Ces derniers jours, plusieurs notes de brokers ont soutenu à la hausse certaines valeurs liées au secteur de l’immobilier. Ainsi, HSBC a initié le suivi de Icade à 'surpondérer', Oddo a entamé la couverture à l''achat' sur Unibail-Rodamco. Kepler a révisé à la hausse sa recommandation sur le titre du promoteur immobilier Nexity qui a bondi de plus de 13% jeudi. Dans un entretien accordé à Reuters, Alain Dinin, PDG du groupe français, a indiqué que Nexity s'attend à une diminution des transactions immobilières cette année en France mais pense pouvoir augmenter sa part de marché en tirant profit des difficultés de financement de certains de ses concurrents.

D’autre part, le chiffre d'affaires de l'exercice 2011 de Kaufman & Broad est ressorti à 1,044 milliard d'euros, en hausse de 11,6 %. Le promoteur a également indiqué qu’il abordait 2012 'avec confiance' et envisage 'le maintien des performances financières'. Hier, la valeur Kaufman & Broad a grimpé de 4,61%.

Pas de chute brutale des prix prévue pour 2012

Par ailleurs, de nombreux professionnels de l’immobilier, ainsi que les notaires de France, prévoient une baisse des volumes de vente dans l'ancien et dans le neuf en 2012. Concernant la promotion immobilière, 'il est probable que 2012 sera en retrait par rapport à 2011', selon les notaires. Ils s’attendent à une échelle de 700 000 à 740 000 ventes dans l’ancien pour cette année (contre 880 000 attendues pour 2011).

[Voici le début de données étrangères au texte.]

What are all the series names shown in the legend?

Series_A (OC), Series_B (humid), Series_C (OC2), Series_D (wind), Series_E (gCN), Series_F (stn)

Pour ce qui est des prix, toujours dans l’ancien, ils pourraient faire preuve d’une certaine résistance à Paris intra-muros, ainsi que dans les grandes métropoles de Province, du littoral et de la Couronne de Paris. En revanche, 'sur le reste de la France à de rares exceptions, l’évolution des prix sera négative sans pour autant connaître une chute aussi brutale qu’en 2008', ajoutent les notaires. S’agissant du neuf, 'les évolutions de prix sont toujours à analyser avec circonspection, car elles dépendent du type de programme proposé', rappellent les notaires. Ces derniers pensent néanmoins que les promoteurs pourraient proposer des prix généralement en retrait par rapport à 2011, tout en précisant que la mise en place de nouveaux dispositifs succédant au Scellier pourrait changer la donne au second semestre.